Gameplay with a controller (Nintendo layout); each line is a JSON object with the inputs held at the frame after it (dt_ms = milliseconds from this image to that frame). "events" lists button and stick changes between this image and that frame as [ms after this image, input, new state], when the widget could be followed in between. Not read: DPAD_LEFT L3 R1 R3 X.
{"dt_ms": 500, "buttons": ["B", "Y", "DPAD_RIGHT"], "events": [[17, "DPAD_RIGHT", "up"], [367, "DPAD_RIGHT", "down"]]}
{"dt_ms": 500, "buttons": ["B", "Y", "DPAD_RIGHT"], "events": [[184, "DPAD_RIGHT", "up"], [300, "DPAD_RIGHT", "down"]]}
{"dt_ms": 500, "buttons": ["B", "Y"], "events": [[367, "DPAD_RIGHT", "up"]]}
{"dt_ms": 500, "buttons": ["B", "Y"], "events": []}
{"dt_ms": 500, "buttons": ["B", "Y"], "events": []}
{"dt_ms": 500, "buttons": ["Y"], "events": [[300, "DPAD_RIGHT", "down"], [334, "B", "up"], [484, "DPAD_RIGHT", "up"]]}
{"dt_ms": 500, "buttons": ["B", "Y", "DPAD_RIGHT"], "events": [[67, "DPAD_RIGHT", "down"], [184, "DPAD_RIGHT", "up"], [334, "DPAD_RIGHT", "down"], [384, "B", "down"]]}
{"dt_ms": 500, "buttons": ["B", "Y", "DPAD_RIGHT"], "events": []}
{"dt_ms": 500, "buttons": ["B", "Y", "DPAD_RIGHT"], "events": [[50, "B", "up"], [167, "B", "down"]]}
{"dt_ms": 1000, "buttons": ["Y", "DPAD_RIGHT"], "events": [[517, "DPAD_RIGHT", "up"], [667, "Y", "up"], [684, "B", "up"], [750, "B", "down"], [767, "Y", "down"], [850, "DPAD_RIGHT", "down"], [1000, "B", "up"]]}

■ Your objective
Your output should match the records above word for word.

■ Answer to the problem
Gameplay with a controller (Nintendo layout); each line is a JSON object with the inputs held at the frame after it (dt_ms = milliseconds from this image to that frame). "events" lists button and stick changes between this image and that frame as [ms after this image, input, new state], when the widget could be followed in between. Not read: DPAD_LEFT L3 R1 R3 X.
{"dt_ms": 500, "buttons": ["B", "Y", "DPAD_RIGHT"], "events": [[17, "DPAD_RIGHT", "up"], [367, "DPAD_RIGHT", "down"]]}
{"dt_ms": 500, "buttons": ["B", "Y", "DPAD_RIGHT"], "events": [[184, "DPAD_RIGHT", "up"], [300, "DPAD_RIGHT", "down"]]}
{"dt_ms": 500, "buttons": ["B", "Y"], "events": [[367, "DPAD_RIGHT", "up"]]}
{"dt_ms": 500, "buttons": ["B", "Y"], "events": []}
{"dt_ms": 500, "buttons": ["B", "Y"], "events": []}
{"dt_ms": 500, "buttons": ["Y"], "events": [[300, "DPAD_RIGHT", "down"], [334, "B", "up"], [484, "DPAD_RIGHT", "up"]]}
{"dt_ms": 500, "buttons": ["B", "Y", "DPAD_RIGHT"], "events": [[67, "DPAD_RIGHT", "down"], [184, "DPAD_RIGHT", "up"], [334, "DPAD_RIGHT", "down"], [384, "B", "down"]]}
{"dt_ms": 500, "buttons": ["B", "Y", "DPAD_RIGHT"], "events": []}
{"dt_ms": 500, "buttons": ["B", "Y", "DPAD_RIGHT"], "events": [[50, "B", "up"], [167, "B", "down"]]}
{"dt_ms": 1000, "buttons": ["Y", "DPAD_RIGHT"], "events": [[517, "DPAD_RIGHT", "up"], [667, "Y", "up"], [684, "B", "up"], [750, "B", "down"], [767, "Y", "down"], [850, "DPAD_RIGHT", "down"], [1000, "B", "up"]]}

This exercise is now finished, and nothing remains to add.